Short exercise
Transcribe the listing below word for word, from its first line through the line that contains "order: Hymenoptera".

Data for this exercise
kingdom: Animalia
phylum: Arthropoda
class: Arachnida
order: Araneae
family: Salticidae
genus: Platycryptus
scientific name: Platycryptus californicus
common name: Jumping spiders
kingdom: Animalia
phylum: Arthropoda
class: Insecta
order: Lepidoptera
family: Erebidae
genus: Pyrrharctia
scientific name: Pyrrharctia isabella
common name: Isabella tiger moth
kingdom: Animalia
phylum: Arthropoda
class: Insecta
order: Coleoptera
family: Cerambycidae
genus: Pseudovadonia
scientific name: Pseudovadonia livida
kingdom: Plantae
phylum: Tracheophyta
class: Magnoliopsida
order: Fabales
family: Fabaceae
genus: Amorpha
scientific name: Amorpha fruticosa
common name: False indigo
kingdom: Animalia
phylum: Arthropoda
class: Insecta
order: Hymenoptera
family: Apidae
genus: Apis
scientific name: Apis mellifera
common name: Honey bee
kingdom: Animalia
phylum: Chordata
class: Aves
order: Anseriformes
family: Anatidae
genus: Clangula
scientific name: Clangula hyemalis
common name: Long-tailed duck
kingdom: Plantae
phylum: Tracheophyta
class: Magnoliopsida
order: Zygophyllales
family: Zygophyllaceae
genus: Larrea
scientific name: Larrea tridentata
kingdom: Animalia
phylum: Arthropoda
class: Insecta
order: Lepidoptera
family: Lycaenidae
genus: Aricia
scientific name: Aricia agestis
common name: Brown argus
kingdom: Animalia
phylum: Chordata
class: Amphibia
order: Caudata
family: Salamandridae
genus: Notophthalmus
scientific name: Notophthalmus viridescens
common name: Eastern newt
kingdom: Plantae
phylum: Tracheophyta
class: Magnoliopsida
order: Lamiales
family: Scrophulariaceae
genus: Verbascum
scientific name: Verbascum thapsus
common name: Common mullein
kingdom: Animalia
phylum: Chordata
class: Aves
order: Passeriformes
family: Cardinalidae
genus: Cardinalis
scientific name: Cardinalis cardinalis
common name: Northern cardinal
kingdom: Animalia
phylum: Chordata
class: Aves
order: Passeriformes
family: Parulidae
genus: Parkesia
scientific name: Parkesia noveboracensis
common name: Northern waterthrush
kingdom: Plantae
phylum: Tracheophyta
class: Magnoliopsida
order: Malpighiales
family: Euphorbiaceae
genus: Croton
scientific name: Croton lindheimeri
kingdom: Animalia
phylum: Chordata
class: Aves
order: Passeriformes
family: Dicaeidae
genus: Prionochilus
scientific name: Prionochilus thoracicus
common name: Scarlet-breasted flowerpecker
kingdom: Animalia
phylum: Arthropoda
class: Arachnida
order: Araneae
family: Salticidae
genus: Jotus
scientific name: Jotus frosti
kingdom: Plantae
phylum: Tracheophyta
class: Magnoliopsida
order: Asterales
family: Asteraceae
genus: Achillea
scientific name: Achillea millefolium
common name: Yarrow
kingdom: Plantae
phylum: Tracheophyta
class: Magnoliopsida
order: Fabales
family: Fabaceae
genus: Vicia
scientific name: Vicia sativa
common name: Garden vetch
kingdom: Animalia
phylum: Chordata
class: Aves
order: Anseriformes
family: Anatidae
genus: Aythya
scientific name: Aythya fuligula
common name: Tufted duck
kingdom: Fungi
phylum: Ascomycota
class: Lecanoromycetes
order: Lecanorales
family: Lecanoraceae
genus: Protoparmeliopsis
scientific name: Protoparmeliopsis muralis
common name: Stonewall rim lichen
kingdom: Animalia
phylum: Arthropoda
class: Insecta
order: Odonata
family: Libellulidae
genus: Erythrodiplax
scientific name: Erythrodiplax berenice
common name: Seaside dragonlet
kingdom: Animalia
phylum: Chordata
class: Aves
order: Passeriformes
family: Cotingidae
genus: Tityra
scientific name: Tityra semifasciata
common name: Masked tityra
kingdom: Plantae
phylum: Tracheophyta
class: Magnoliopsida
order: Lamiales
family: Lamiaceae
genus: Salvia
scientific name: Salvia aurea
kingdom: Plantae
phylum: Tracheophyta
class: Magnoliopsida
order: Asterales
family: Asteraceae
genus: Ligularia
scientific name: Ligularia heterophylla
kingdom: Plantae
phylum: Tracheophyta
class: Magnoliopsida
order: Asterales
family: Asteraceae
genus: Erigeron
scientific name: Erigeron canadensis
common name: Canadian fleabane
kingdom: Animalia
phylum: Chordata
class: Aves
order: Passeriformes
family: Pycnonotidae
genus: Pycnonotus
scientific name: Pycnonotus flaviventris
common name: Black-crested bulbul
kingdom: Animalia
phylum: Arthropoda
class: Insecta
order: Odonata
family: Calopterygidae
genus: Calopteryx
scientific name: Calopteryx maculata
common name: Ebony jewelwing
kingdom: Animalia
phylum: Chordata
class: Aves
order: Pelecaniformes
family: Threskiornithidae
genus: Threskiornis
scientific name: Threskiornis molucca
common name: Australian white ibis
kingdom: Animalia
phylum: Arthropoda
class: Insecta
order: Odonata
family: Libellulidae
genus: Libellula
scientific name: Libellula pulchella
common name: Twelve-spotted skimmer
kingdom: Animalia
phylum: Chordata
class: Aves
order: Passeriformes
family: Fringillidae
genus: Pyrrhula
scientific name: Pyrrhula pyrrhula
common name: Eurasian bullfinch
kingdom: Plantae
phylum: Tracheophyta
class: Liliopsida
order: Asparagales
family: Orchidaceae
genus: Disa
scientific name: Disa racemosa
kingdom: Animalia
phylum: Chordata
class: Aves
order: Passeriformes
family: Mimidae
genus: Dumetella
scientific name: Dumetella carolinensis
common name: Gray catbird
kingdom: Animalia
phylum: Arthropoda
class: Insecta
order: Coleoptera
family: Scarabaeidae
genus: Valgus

Solved problem
kingdom: Animalia
phylum: Arthropoda
class: Arachnida
order: Araneae
family: Salticidae
genus: Platycryptus
scientific name: Platycryptus californicus
common name: Jumping spiders
kingdom: Animalia
phylum: Arthropoda
class: Insecta
order: Lepidoptera
family: Erebidae
genus: Pyrrharctia
scientific name: Pyrrharctia isabella
common name: Isabella tiger moth
kingdom: Animalia
phylum: Arthropoda
class: Insecta
order: Coleoptera
family: Cerambycidae
genus: Pseudovadonia
scientific name: Pseudovadonia livida
kingdom: Plantae
phylum: Tracheophyta
class: Magnoliopsida
order: Fabales
family: Fabaceae
genus: Amorpha
scientific name: Amorpha fruticosa
common name: False indigo
kingdom: Animalia
phylum: Arthropoda
class: Insecta
order: Hymenoptera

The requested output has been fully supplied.